Another reason in favor of the storks is that when it comes to excretion, the dogs would just deposit their waste right in the street, whereas the stork would likely drop theirs out in the field, which could serve as organic fertilizer. I think both have a place, but if either/or, I’d settle for the stork.
Marabou storks, unlike other storks, are very aggressive & successful hunters of just about anything & everything smaller than themselves — including of rats & mice. And yes, they do poop just about anywhere dogs would, too, except that it’s usually under trees or the eves of rooftops.

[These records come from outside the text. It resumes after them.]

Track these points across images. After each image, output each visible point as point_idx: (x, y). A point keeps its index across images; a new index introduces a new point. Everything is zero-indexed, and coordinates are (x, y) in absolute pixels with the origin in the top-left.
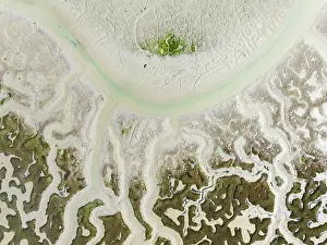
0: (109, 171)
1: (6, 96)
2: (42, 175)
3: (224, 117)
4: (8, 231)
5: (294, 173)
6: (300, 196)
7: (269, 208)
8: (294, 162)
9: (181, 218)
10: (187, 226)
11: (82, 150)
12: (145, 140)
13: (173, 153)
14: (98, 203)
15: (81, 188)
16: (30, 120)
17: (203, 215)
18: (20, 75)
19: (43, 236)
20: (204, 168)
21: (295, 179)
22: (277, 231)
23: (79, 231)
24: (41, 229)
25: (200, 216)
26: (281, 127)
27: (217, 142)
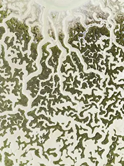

I just learned that these storks used to be hunted to create decorative “marabou” feathers, which may have been another reason they were rare. Today, the feathers sold as “marabou” are usually taken from chickens or turkeys.
I think they’re stunning creatures. I love them. As for dogs, yes, they’ve disappeared. Last year riding from Nairobi to the Jinja, Uganda I saw a handful. THAT’s IT! Rumour has it they began disappearing as Chinese roads began being built. I have no facts.
Street dogs usually disappear soon after the introduction of paved roads, as they did in the U.S., most conspicuously between 1950 and 1970, when the U.S. street dog population dropped from about a third of all the dogs found by Clara & Howard Trumbull in their 1947-1950 surveys, to less than 1% reported by several different researchers circa 20 years later. This coincided with a threefold increase in total U.S. road miles traveled by motor vehicles. There are two explanations for this phenomenon. One is that more & faster vehicle traffic means more chance of street dogs getting hit by vehicles. The other is that when animals are the main mode of transport, hay and grain must be stored near the roads, and droppings full of undigested grain land on the roads, accessible to rodents, who are hunted by dogs. Replace the hay and grain storage and the poop with gasoline stations, and most of the former street dog food supply disappears. Without a food supply, the dog population dwindles.